Yesterday, the S&P 500 index gained 122 points, +3.1% to 4,084, positioning itself above the 200-day moving average for the first time since last April. The Nasdaq flew by 4.4%, to 11,468 points, while the Dow Jones jumped by more than 700 points (+2.18%), to 34,589.77. Although the trend in US futures in pre-market calls for some caution, the Nikkei 225 of the Tokyo stock exchange closed solidly higher, as did other Asian exchanges.
The index rose 0.92%. The Shanghai stock exchange also advanced +0.53%, Hong Kong +1.54%, the Seoul stock exchange, weaker with a rise of 0.36% and Sidney, solid with a leap of 0.90%.
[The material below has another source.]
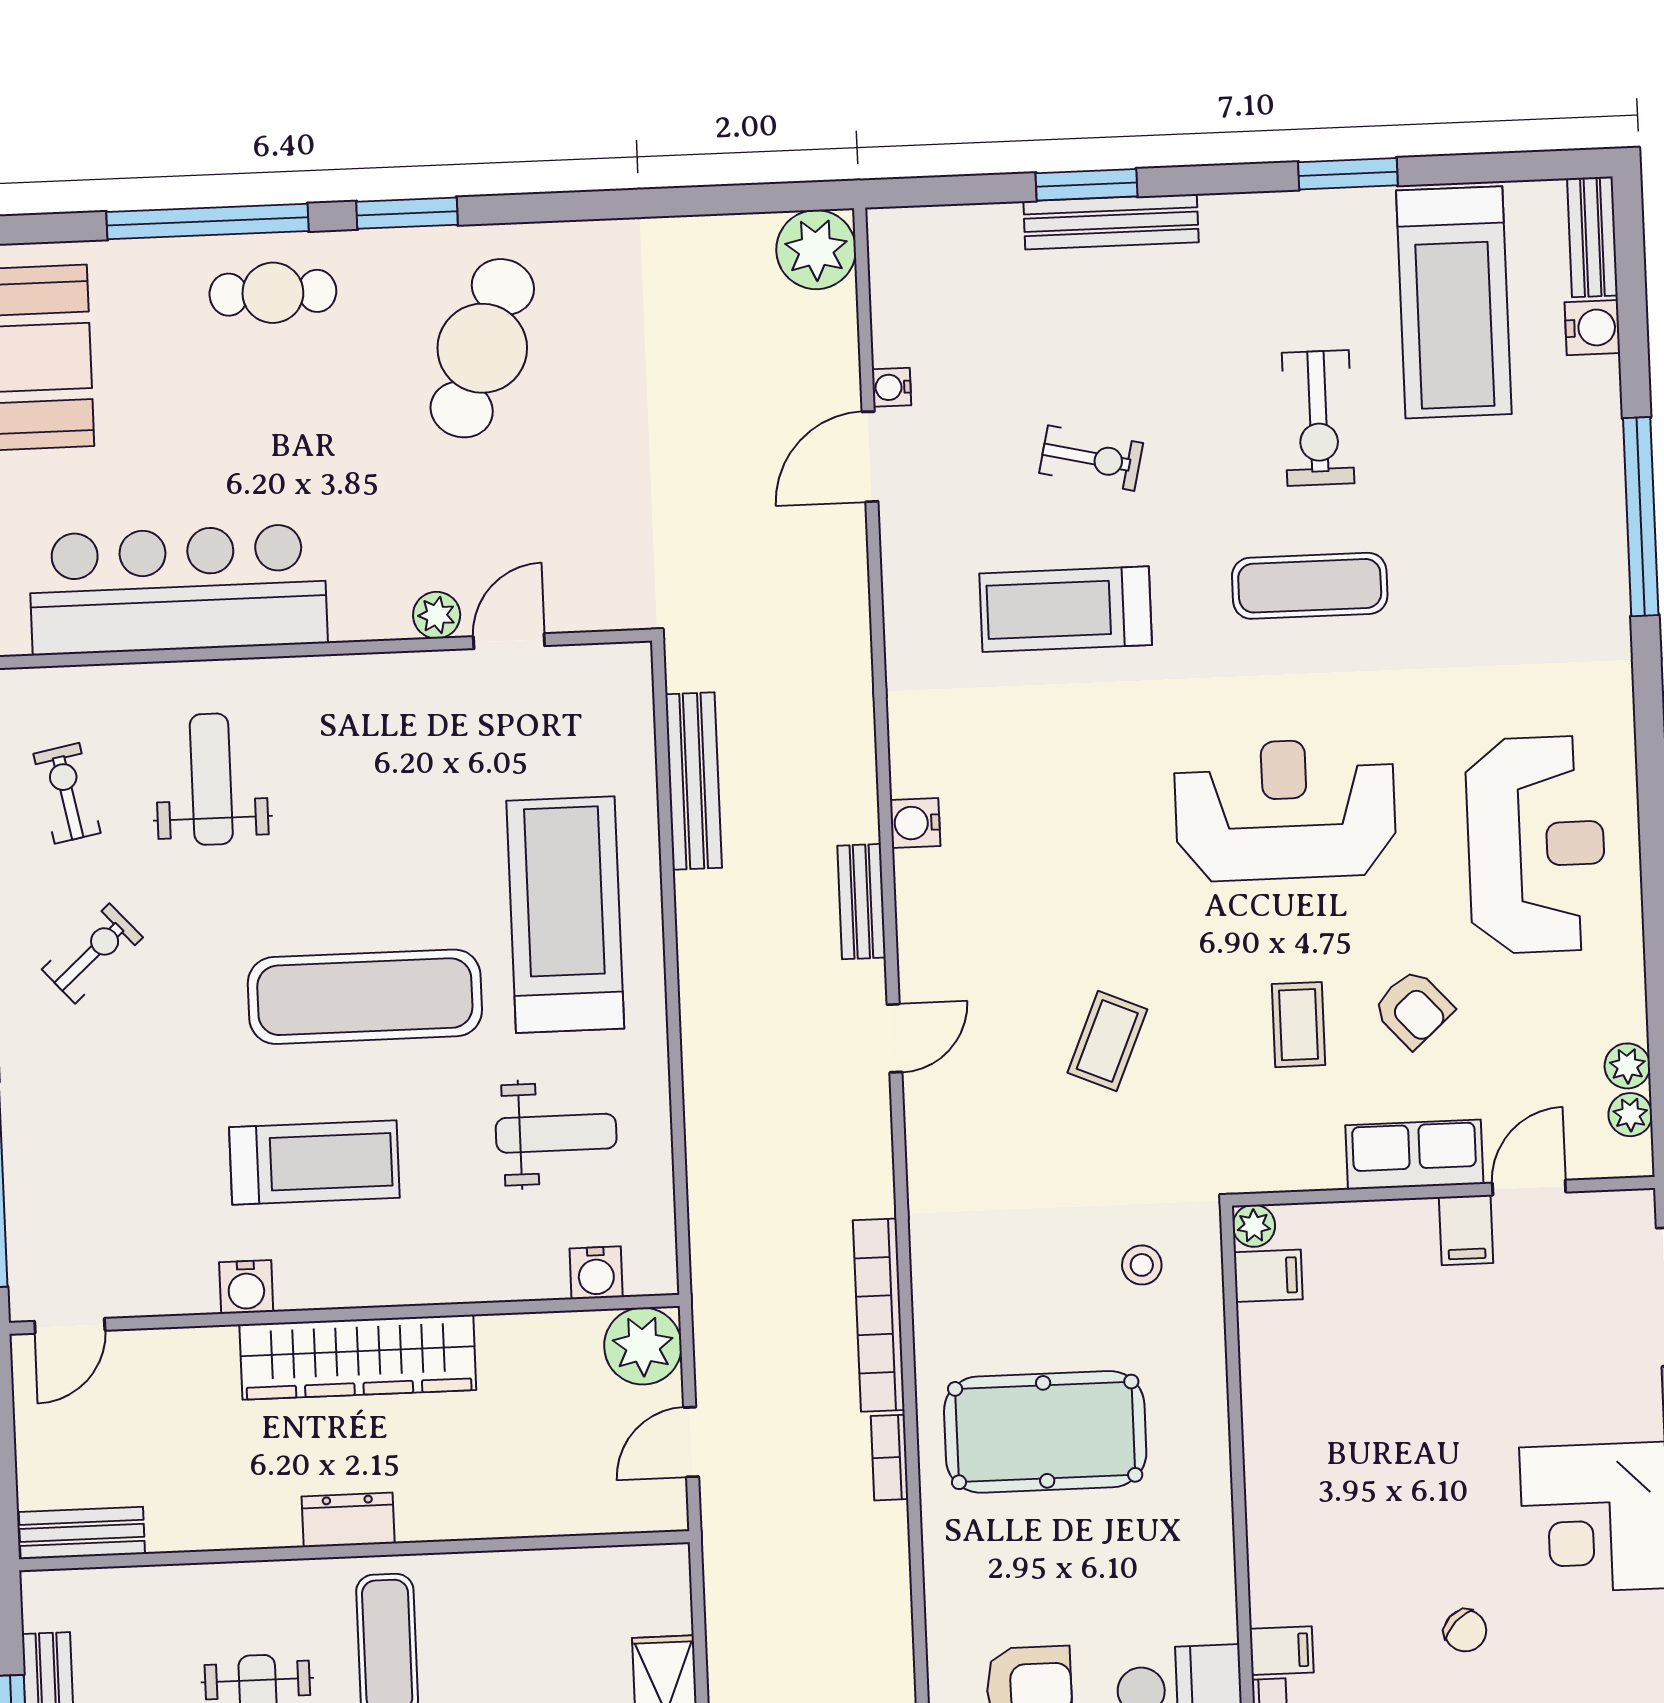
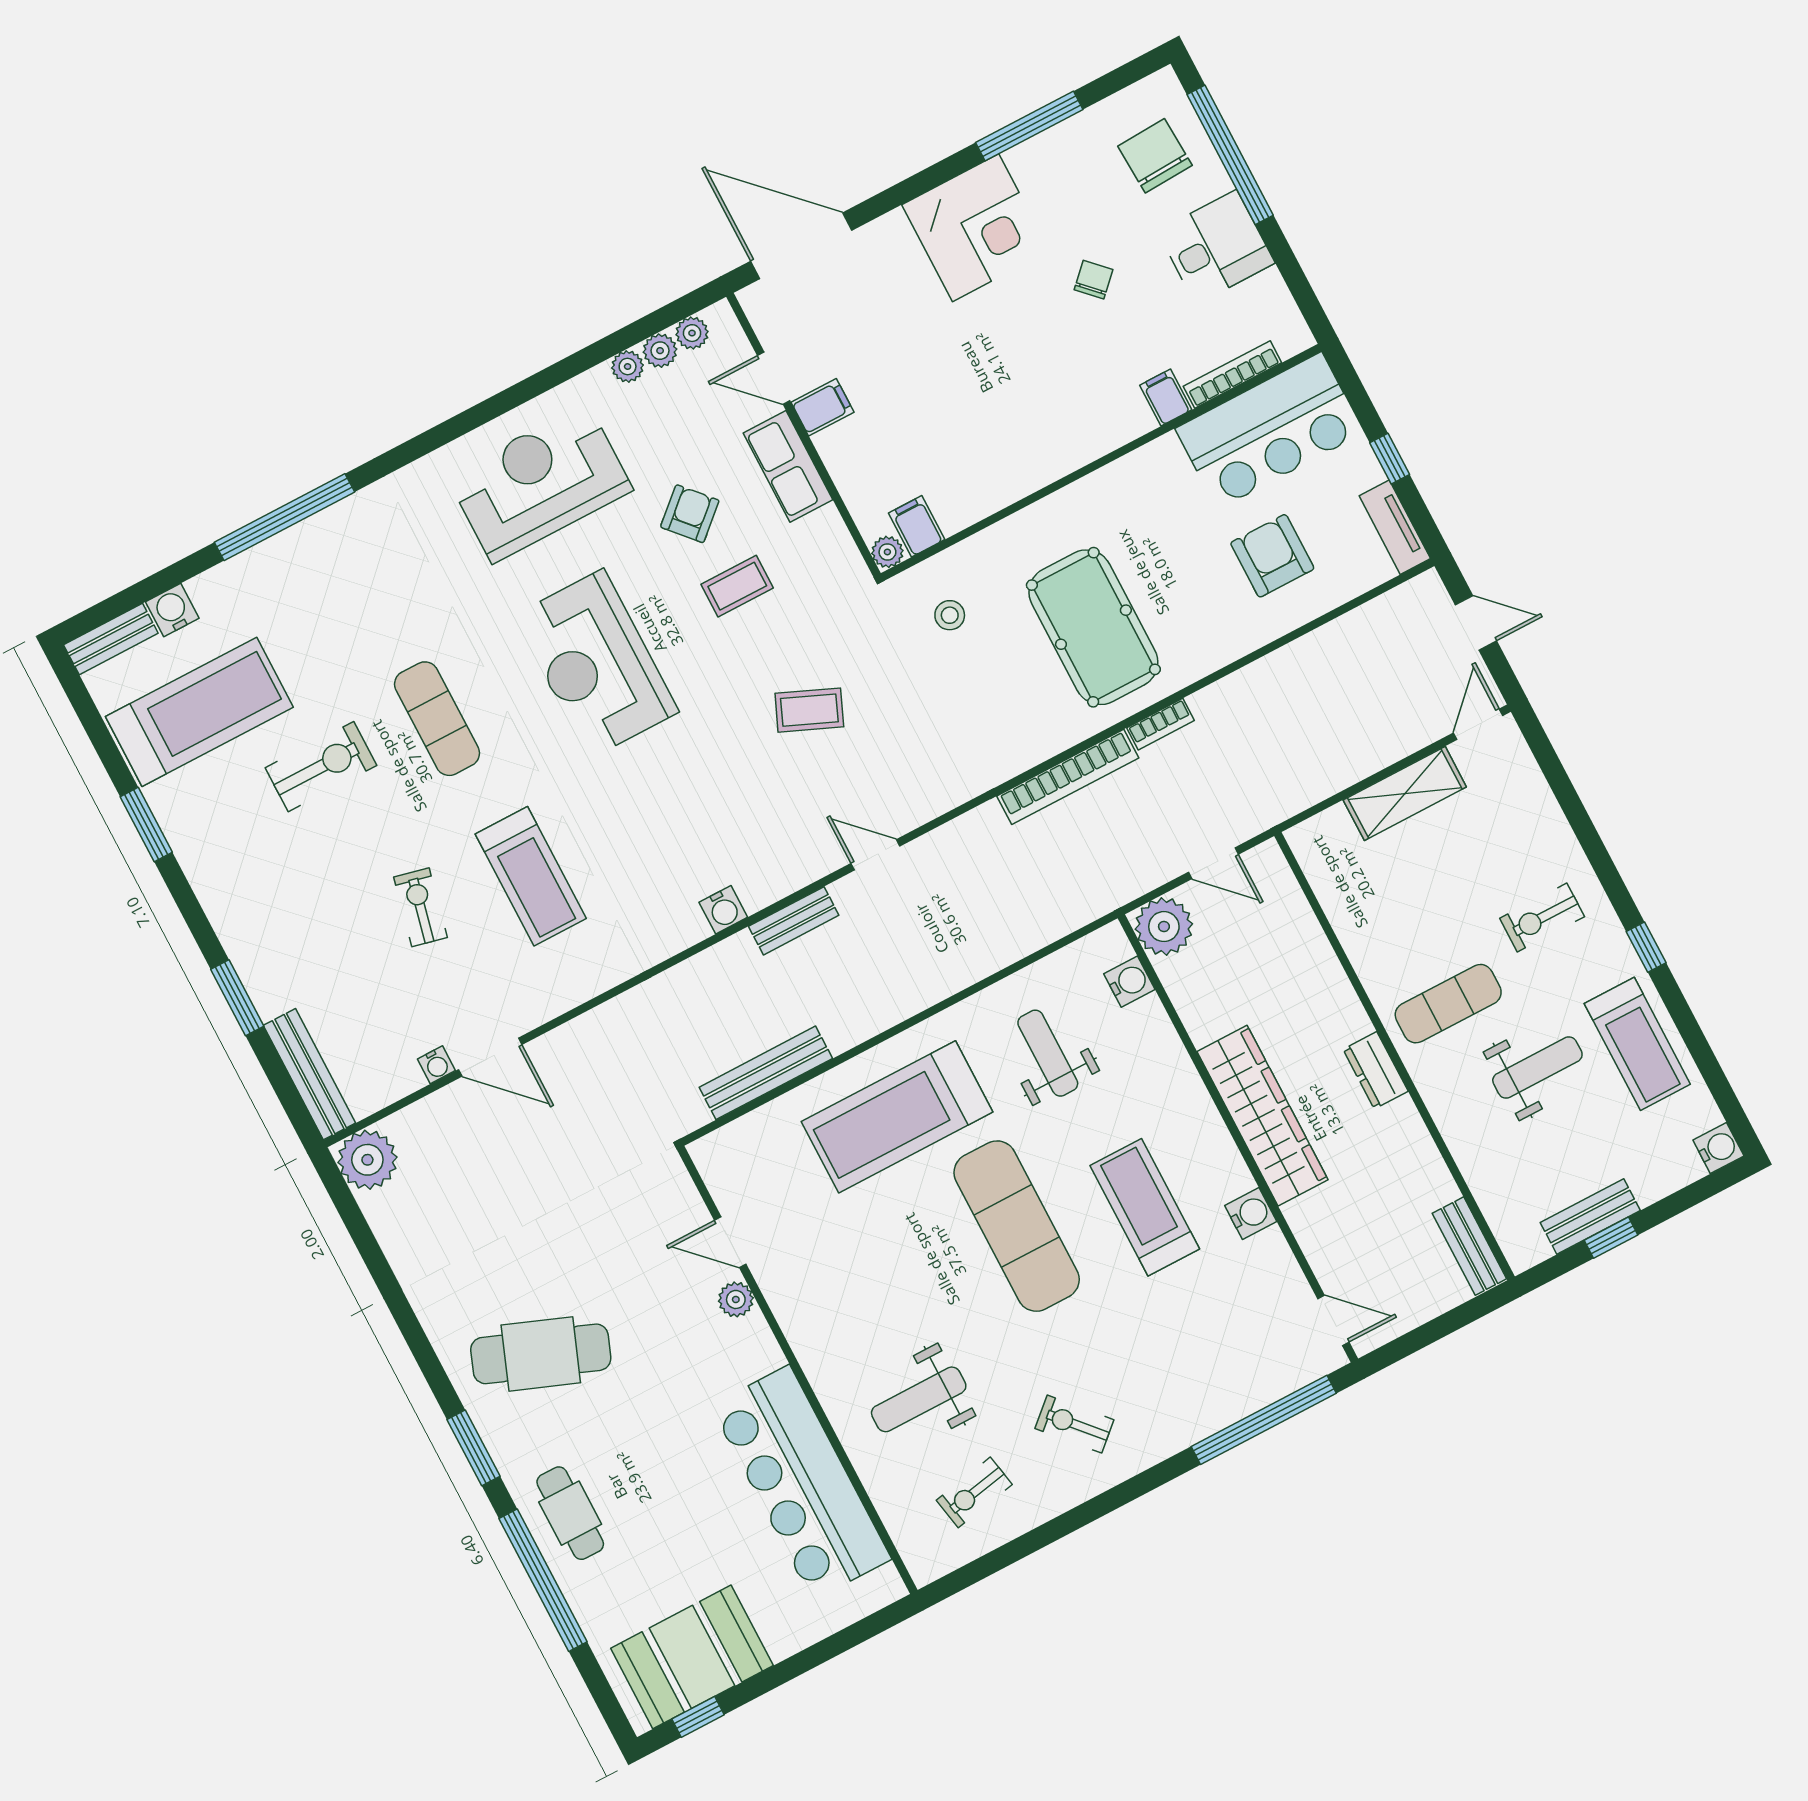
bench: (1111, 222) -> (309, 1074), moved
plant: (1627, 1018) -> (628, 367), added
China‘s manufacturing PMI compiled by Caixin-Markit, although better than expected and up from the previous 49.2 points, at 49.4, confirmed the fourth consecutive month of contraction in November.
Japan’s manufacturing PMI surveyed by S&P Global also contracted, falling to 49 points in November, compared to 50.7 points in October, and therefore slipped into the contraction phase, as it is below 50 points.
Australia’s manufacturing PMI compiled by Markit and S&P Global slowed down to 51.3 points in November from 52.7 in October. However, the index remained in an expansion phase, as it exceeded 50 points; That said, Australia’s other manufacturing PMI, known as the Australian Industry Group Performance of Manufacturing Index, fell further in contraction, to 44.7 points from 49.6 in October.
South Korea’s exports also collapsed, with a year-on-year plunge of 14%, worse than the -11% expected and after the 5.7% decline in October.